Return every line of the material below unchanged, character for character.

--- Begin Exercise data ---

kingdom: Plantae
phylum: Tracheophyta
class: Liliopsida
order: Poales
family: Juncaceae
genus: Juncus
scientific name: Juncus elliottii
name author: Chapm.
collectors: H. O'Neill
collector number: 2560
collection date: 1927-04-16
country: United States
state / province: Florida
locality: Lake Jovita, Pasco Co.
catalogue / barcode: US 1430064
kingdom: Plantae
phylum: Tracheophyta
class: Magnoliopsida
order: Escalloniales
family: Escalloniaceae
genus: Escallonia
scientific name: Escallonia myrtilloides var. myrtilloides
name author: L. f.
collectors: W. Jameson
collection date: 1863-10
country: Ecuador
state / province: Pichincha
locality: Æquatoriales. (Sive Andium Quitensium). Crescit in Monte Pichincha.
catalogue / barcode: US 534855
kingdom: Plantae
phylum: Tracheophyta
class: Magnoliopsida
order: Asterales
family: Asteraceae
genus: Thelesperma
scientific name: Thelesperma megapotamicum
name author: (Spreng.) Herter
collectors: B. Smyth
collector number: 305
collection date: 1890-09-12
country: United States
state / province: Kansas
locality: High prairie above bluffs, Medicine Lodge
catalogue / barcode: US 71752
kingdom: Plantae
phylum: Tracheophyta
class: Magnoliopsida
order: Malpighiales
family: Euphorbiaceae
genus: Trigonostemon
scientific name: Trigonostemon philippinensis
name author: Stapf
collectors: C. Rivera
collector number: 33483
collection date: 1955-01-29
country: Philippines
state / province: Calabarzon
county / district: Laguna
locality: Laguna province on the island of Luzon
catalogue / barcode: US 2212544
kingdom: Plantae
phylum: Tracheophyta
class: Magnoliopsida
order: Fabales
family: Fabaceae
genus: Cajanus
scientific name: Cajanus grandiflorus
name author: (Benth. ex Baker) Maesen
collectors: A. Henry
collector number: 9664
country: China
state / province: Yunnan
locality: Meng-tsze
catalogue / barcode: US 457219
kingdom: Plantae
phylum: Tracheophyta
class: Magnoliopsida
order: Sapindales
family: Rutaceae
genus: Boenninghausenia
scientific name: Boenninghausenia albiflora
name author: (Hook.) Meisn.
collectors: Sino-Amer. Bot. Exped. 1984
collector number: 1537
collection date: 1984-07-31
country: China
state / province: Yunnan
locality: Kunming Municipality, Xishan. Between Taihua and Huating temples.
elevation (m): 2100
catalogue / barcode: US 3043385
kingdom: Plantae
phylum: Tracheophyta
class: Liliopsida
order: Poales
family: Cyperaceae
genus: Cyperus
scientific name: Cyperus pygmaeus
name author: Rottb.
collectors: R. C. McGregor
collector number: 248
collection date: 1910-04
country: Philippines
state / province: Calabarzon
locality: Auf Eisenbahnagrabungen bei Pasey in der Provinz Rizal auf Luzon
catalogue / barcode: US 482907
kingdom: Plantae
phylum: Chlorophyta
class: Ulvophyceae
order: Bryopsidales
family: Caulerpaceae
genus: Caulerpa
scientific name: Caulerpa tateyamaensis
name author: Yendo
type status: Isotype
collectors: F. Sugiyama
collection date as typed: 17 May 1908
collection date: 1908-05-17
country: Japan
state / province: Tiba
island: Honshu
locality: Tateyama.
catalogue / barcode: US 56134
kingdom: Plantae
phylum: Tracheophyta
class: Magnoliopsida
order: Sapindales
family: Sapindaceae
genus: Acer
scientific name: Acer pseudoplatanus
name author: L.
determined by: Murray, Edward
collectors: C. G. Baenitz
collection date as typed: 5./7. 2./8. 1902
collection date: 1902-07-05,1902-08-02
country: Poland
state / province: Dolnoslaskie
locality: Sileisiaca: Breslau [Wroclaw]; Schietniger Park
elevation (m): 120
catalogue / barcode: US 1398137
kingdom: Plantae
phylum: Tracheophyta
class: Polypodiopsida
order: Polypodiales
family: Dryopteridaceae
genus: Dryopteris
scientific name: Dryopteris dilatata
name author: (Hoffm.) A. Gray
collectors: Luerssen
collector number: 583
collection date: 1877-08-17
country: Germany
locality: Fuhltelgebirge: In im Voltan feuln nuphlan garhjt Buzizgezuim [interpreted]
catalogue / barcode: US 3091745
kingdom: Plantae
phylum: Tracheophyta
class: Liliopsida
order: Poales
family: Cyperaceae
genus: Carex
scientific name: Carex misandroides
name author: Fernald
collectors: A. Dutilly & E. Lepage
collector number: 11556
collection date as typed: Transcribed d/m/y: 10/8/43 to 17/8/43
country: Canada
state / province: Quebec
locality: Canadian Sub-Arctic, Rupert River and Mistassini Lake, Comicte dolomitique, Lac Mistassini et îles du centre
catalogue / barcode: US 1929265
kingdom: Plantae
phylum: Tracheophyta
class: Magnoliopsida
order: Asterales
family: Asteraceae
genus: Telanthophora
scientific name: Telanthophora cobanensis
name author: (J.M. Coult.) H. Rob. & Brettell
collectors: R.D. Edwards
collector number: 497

--- End Exercise data ---

■ **Task output**
kingdom: Plantae
phylum: Tracheophyta
class: Liliopsida
order: Poales
family: Juncaceae
genus: Juncus
scientific name: Juncus elliottii
name author: Chapm.
collectors: H. O'Neill
collector number: 2560
collection date: 1927-04-16
country: United States
state / province: Florida
locality: Lake Jovita, Pasco Co.
catalogue / barcode: US 1430064
kingdom: Plantae
phylum: Tracheophyta
class: Magnoliopsida
order: Escalloniales
family: Escalloniaceae
genus: Escallonia
scientific name: Escallonia myrtilloides var. myrtilloides
name author: L. f.
collectors: W. Jameson
collection date: 1863-10
country: Ecuador
state / province: Pichincha
locality: Æquatoriales. (Sive Andium Quitensium). Crescit in Monte Pichincha.
catalogue / barcode: US 534855
kingdom: Plantae
phylum: Tracheophyta
class: Magnoliopsida
order: Asterales
family: Asteraceae
genus: Thelesperma
scientific name: Thelesperma megapotamicum
name author: (Spreng.) Herter
collectors: B. Smyth
collector number: 305
collection date: 1890-09-12
country: United States
state / province: Kansas
locality: High prairie above bluffs, Medicine Lodge
catalogue / barcode: US 71752
kingdom: Plantae
phylum: Tracheophyta
class: Magnoliopsida
order: Malpighiales
family: Euphorbiaceae
genus: Trigonostemon
scientific name: Trigonostemon philippinensis
name author: Stapf
collectors: C. Rivera
collector number: 33483
collection date: 1955-01-29
country: Philippines
state / province: Calabarzon
county / district: Laguna
locality: Laguna province on the island of Luzon
catalogue / barcode: US 2212544
kingdom: Plantae
phylum: Tracheophyta
class: Magnoliopsida
order: Fabales
family: Fabaceae
genus: Cajanus
scientific name: Cajanus grandiflorus
name author: (Benth. ex Baker) Maesen
collectors: A. Henry
collector number: 9664
country: China
state / province: Yunnan
locality: Meng-tsze
catalogue / barcode: US 457219
kingdom: Plantae
phylum: Tracheophyta
class: Magnoliopsida
order: Sapindales
family: Rutaceae
genus: Boenninghausenia
scientific name: Boenninghausenia albiflora
name author: (Hook.) Meisn.
collectors: Sino-Amer. Bot. Exped. 1984
collector number: 1537
collection date: 1984-07-31
country: China
state / province: Yunnan
locality: Kunming Municipality, Xishan. Between Taihua and Huating temples.
elevation (m): 2100
catalogue / barcode: US 3043385
kingdom: Plantae
phylum: Tracheophyta
class: Liliopsida
order: Poales
family: Cyperaceae
genus: Cyperus
scientific name: Cyperus pygmaeus
name author: Rottb.
collectors: R. C. McGregor
collector number: 248
collection date: 1910-04
country: Philippines
state / province: Calabarzon
locality: Auf Eisenbahnagrabungen bei Pasey in der Provinz Rizal auf Luzon
catalogue / barcode: US 482907
kingdom: Plantae
phylum: Chlorophyta
class: Ulvophyceae
order: Bryopsidales
family: Caulerpaceae
genus: Caulerpa
scientific name: Caulerpa tateyamaensis
name author: Yendo
type status: Isotype
collectors: F. Sugiyama
collection date as typed: 17 May 1908
collection date: 1908-05-17
country: Japan
state / province: Tiba
island: Honshu
locality: Tateyama.
catalogue / barcode: US 56134
kingdom: Plantae
phylum: Tracheophyta
class: Magnoliopsida
order: Sapindales
family: Sapindaceae
genus: Acer
scientific name: Acer pseudoplatanus
name author: L.
determined by: Murray, Edward
collectors: C. G. Baenitz
collection date as typed: 5./7. 2./8. 1902
collection date: 1902-07-05,1902-08-02
country: Poland
state / province: Dolnoslaskie
locality: Sileisiaca: Breslau [Wroclaw]; Schietniger Park
elevation (m): 120
catalogue / barcode: US 1398137
kingdom: Plantae
phylum: Tracheophyta
class: Polypodiopsida
order: Polypodiales
family: Dryopteridaceae
genus: Dryopteris
scientific name: Dryopteris dilatata
name author: (Hoffm.) A. Gray
collectors: Luerssen
collector number: 583
collection date: 1877-08-17
country: Germany
locality: Fuhltelgebirge: In im Voltan feuln nuphlan garhjt Buzizgezuim [interpreted]
catalogue / barcode: US 3091745
kingdom: Plantae
phylum: Tracheophyta
class: Liliopsida
order: Poales
family: Cyperaceae
genus: Carex
scientific name: Carex misandroides
name author: Fernald
collectors: A. Dutilly & E. Lepage
collector number: 11556
collection date as typed: Transcribed d/m/y: 10/8/43 to 17/8/43
country: Canada
state / province: Quebec
locality: Canadian Sub-Arctic, Rupert River and Mistassini Lake, Comicte dolomitique, Lac Mistassini et îles du centre
catalogue / barcode: US 1929265
kingdom: Plantae
phylum: Tracheophyta
class: Magnoliopsida
order: Asterales
family: Asteraceae
genus: Telanthophora
scientific name: Telanthophora cobanensis
name author: (J.M. Coult.) H. Rob. & Brettell
collectors: R.D. Edwards
collector number: 497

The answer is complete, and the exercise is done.